Questionada pela reportagem, a assessoria de imprensa do DPKO em Nova York respondeu dizendo que o caso de Jacquendia “consistiu em uma alegação de exploração sexual que foi fundamentada. Informamos ao Estado-Membro [a Nigéria] das alegações em setembro de 2014 e o caso permanece pendente, tanto em conexão com a alegação de exploração sexual quanto com a reivindicação de paternidade e apoio à criança. Continuamos a acompanhar o caso com o Estado-Membro”.

“Eu não quero mais ouvir falar deste homem, eu não pedi minha filha para Deus, mas ele a enviou e cuidarei dela. Não preciso de ajuda dele”, diz revoltada. Ela se prepara para vir morar em São Paulo com um irmão, residente no Brasil desde 2013.

Diante de alegações de estupro a crianças na Missão de Estabilização Integrada Multidimensional das Nações Unidas na República Centro-Africana (Minusca) denunciadas pela ONG Human Rights Watch, o Conselho de Segurança da ONU finalmente resolveu adotar uma posição dura contra esta prática em março de 2016. Por 14 votos favoráveis e 1 abstenção (do Egito), o órgão implementou a Resolução 2.272/2016 que veta a países que se recusam a investigar militares acusados de estupro de participarem de novas missões de paz. Se uma alegação for reportada e ignorada, o país-membro também pode se ver forçado a trocar todo o contingente na missão.

Estupro é emergência de saúde pública no Haiti

A questão dos estupros cometidos pelo pessoal servindo as Nações Unidas também precisa ser analisada em perspectiva quando se trata do Haiti. Neste aspecto, a organização Médicos sem Fronteiras divulgou em julho deste ano, o relatório "Violência sexual e baseada em gênero contra jovens no Haiti" em que denuncia a parca estrutura estatal estabelecida para receber e tratar as vítimas.

Segundo a MSF, faltam profissionais treinados, políticas públicas de apoio à vítima e hospitais específicos. A educação sexual também é tópico pouco trabalhado na sociedade haitiana, mesmo entre a minoria estudada. A falta de informação sobre o tema expõe as pessoas não só ao risco do estupro em si (como ferimentos, gravidez precoce e doenças sexualmente transmissíveis), mas também ao relativismo do crime, fazendo que menores sejam tanto vítimas quanto, em muitos casos, perpetradores.

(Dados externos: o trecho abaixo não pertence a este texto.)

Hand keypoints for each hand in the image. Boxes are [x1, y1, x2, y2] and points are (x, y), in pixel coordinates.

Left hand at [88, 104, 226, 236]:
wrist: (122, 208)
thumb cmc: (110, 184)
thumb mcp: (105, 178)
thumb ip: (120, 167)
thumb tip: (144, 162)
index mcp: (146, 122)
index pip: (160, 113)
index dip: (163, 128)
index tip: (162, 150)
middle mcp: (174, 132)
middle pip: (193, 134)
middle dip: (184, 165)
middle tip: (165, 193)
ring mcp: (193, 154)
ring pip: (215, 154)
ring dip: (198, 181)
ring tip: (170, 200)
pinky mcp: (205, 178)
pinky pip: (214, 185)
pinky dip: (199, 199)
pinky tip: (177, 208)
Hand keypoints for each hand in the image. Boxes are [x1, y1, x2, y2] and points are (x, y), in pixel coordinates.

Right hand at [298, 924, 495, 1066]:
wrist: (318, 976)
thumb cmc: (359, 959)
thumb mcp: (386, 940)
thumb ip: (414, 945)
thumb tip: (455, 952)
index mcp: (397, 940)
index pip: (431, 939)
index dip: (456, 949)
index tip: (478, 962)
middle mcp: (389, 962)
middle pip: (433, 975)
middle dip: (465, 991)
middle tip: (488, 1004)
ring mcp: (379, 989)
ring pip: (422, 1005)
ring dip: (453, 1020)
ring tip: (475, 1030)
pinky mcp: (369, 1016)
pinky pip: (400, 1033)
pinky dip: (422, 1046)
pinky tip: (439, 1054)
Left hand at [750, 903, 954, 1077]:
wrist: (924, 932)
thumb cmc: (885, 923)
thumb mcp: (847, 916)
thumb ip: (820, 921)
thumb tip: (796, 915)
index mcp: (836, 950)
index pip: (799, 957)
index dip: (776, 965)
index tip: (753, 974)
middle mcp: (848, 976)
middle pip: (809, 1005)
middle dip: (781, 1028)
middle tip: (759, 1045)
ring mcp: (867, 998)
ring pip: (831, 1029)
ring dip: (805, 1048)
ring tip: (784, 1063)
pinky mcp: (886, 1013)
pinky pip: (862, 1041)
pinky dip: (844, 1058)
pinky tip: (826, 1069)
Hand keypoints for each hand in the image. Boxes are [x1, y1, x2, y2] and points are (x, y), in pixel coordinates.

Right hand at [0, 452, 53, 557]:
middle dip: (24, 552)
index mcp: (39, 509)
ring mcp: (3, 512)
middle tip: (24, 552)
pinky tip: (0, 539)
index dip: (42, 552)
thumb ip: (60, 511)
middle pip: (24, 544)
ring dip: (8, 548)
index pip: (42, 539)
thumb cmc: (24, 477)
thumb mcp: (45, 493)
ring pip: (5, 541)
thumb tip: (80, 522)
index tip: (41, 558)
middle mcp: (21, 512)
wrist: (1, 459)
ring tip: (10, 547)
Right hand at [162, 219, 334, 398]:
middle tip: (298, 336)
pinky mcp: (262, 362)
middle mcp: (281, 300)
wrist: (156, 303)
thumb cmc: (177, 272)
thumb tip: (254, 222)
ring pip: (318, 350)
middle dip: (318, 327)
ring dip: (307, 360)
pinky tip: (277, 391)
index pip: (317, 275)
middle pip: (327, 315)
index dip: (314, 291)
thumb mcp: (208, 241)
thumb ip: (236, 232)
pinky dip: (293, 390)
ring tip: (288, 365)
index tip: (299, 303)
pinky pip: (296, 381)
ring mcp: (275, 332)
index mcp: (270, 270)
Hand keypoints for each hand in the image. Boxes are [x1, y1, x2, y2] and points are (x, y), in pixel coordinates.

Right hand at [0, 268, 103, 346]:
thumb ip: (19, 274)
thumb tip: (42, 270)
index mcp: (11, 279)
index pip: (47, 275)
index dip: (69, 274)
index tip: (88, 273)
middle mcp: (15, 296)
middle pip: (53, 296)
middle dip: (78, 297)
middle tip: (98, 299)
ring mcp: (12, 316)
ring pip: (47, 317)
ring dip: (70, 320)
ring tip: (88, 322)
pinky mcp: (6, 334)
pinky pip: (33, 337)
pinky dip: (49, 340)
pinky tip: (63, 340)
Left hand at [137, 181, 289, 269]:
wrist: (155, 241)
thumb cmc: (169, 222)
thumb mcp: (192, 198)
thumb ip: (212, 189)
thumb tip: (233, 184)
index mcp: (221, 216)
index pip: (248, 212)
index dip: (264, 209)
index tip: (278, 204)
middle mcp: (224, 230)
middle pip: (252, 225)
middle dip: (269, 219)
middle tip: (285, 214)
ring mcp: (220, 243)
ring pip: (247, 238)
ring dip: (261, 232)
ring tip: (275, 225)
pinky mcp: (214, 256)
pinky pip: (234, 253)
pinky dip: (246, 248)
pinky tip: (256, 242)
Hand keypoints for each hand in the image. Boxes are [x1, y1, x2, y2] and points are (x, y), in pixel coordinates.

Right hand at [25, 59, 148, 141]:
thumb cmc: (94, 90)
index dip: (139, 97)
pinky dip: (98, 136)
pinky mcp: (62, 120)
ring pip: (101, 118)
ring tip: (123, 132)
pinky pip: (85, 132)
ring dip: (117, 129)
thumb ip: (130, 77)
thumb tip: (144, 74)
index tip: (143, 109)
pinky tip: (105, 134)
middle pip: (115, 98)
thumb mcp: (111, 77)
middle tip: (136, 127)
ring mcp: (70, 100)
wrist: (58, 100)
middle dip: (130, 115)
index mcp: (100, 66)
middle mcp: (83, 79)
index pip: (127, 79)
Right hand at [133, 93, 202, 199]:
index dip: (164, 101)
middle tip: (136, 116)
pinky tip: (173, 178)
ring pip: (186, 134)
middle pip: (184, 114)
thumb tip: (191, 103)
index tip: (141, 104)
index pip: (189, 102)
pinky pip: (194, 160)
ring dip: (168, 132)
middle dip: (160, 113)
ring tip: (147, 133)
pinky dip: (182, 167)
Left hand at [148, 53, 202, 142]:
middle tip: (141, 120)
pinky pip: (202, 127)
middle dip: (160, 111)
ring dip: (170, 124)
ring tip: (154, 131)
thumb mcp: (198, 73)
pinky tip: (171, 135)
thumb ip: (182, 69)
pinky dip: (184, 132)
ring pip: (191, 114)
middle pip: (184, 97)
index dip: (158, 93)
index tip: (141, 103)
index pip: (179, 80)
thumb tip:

Buscando sanar o vácuo governamental, a MSF decidiu, em maio de 2015, abrir uma instalação 24 horas/7 dias na semana, que recebe as vítimas e oferece cuidado médico e apoio psicológico. Até maio de 2017, a clínica Pran Men’m (“Me dê a mão” em crioulo haitiano) já tinha atendido mais de 1.300 vítimas de estupro, 53% destas eram menores de idade.

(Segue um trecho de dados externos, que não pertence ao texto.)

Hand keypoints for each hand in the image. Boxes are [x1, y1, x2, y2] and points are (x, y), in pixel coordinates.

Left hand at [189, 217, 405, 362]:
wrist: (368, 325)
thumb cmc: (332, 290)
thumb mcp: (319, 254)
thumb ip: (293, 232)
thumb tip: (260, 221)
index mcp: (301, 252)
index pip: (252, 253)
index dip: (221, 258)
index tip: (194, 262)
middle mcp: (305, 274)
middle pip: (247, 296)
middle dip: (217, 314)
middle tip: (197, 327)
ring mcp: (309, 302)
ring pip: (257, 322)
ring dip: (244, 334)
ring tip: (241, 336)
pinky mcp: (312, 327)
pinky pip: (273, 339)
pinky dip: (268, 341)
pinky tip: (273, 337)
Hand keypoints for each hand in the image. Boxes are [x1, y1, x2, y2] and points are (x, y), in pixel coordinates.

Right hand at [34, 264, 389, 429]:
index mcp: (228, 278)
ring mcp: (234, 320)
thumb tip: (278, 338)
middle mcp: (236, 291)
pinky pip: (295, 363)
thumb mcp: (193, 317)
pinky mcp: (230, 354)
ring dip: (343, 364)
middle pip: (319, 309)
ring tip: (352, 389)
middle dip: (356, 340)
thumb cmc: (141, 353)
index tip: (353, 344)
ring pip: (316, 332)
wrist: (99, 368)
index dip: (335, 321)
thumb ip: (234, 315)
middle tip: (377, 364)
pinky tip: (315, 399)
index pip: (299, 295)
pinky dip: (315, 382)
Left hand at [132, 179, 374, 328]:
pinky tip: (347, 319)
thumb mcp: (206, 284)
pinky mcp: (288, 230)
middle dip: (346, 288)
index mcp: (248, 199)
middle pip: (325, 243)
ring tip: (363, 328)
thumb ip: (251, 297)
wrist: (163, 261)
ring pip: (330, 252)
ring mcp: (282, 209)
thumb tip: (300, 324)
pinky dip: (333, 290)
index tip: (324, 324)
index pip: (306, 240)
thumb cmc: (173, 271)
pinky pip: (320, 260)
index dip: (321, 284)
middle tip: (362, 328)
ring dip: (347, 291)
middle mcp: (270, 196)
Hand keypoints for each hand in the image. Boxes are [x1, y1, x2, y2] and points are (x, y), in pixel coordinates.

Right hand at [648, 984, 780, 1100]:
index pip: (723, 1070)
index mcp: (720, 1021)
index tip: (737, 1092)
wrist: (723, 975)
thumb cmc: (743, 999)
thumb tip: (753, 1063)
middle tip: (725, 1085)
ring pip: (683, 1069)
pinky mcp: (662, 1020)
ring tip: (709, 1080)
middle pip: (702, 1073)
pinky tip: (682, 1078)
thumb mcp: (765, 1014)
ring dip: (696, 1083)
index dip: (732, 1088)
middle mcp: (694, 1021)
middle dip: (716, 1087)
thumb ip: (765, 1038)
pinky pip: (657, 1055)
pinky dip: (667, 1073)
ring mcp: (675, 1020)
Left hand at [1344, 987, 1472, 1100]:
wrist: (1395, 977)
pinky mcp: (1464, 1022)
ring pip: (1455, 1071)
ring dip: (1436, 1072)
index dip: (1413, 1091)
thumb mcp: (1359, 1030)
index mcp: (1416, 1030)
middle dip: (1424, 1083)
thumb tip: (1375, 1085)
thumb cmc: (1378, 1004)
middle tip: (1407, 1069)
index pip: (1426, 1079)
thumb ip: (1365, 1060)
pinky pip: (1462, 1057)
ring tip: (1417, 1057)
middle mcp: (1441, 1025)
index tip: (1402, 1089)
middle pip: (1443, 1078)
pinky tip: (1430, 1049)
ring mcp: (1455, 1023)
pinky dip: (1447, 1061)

Por questões éticas, a organização não comenta casos específicos ligados ao pessoal das Nações Unidas, mas a reportagem falou com exclusividade com o diretor da iniciativa, Prosper Ndumuraro que analisou o panorama nacional. Segundo ele, a falta de informação e a culpabilização da vítima ainda são entraves na atuação de equipes médicas.

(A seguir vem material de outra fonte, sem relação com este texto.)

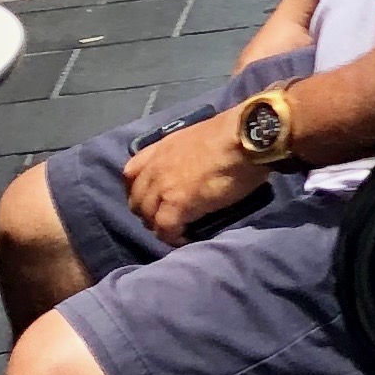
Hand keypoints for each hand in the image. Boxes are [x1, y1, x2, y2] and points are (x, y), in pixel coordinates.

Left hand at [123, 110, 269, 245]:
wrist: (244, 139)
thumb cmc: (232, 135)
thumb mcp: (198, 138)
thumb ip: (185, 154)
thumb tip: (193, 169)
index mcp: (160, 149)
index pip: (131, 174)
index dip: (139, 190)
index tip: (153, 198)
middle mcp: (155, 168)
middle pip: (137, 200)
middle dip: (149, 213)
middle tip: (167, 218)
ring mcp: (163, 187)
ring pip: (148, 217)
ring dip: (160, 226)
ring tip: (177, 230)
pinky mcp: (177, 205)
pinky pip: (165, 229)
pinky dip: (173, 237)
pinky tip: (184, 239)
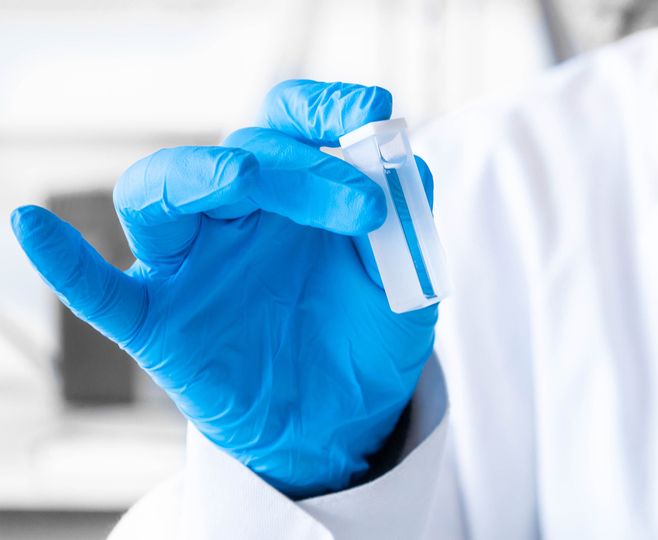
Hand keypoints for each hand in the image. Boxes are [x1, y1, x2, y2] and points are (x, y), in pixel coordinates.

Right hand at [10, 80, 438, 497]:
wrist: (343, 420)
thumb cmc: (366, 341)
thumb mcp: (403, 282)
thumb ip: (403, 225)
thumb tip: (406, 165)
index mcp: (294, 195)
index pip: (290, 122)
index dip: (326, 108)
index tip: (374, 115)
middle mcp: (235, 218)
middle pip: (243, 155)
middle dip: (304, 170)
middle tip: (365, 208)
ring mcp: (192, 267)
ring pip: (158, 193)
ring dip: (198, 177)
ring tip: (244, 181)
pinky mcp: (160, 323)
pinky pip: (99, 291)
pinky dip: (66, 263)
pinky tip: (31, 227)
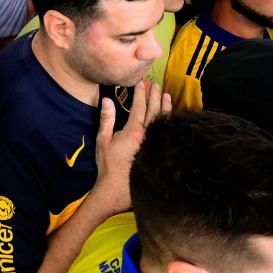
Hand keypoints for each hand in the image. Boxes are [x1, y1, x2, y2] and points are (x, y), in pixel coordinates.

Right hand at [93, 79, 168, 212]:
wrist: (116, 189)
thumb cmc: (108, 164)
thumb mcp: (102, 140)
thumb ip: (106, 119)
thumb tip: (107, 100)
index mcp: (134, 132)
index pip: (139, 107)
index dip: (140, 93)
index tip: (141, 83)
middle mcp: (148, 136)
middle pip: (154, 111)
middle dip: (154, 96)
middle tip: (155, 84)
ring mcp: (155, 145)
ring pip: (163, 122)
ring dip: (165, 107)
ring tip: (166, 95)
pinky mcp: (158, 152)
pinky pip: (166, 133)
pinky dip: (168, 122)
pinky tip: (169, 117)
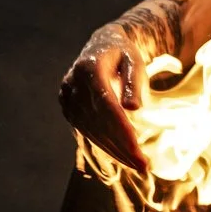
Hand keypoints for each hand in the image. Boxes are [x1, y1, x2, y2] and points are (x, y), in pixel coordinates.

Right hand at [59, 21, 147, 171]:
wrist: (102, 46)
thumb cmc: (124, 54)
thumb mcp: (135, 61)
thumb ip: (134, 82)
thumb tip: (133, 107)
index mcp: (89, 68)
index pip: (105, 105)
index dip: (121, 129)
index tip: (137, 149)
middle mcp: (73, 84)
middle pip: (98, 122)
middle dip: (121, 146)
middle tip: (143, 166)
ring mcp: (67, 97)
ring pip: (91, 131)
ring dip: (114, 151)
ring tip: (137, 165)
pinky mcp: (68, 108)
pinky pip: (87, 131)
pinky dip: (104, 145)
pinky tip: (122, 155)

“O que precisa ficar claro e que ressaltamos com a comunidade é que qualquer atividade sexual cometida contra seu corpo é estupro. Não importa o seu gênero nem as circunstâncias. E estupro demanda cuidado médico, psicológico e legal”, completa o médico. Ele ressaltou a necessidade de suporte do Estado haitiano na questão também da responsabilização dos agressores.

Com base em estatísticas de atendimentos, a MSF estima, no entanto, que até o final do ano terá recebido outras 144 vítimas.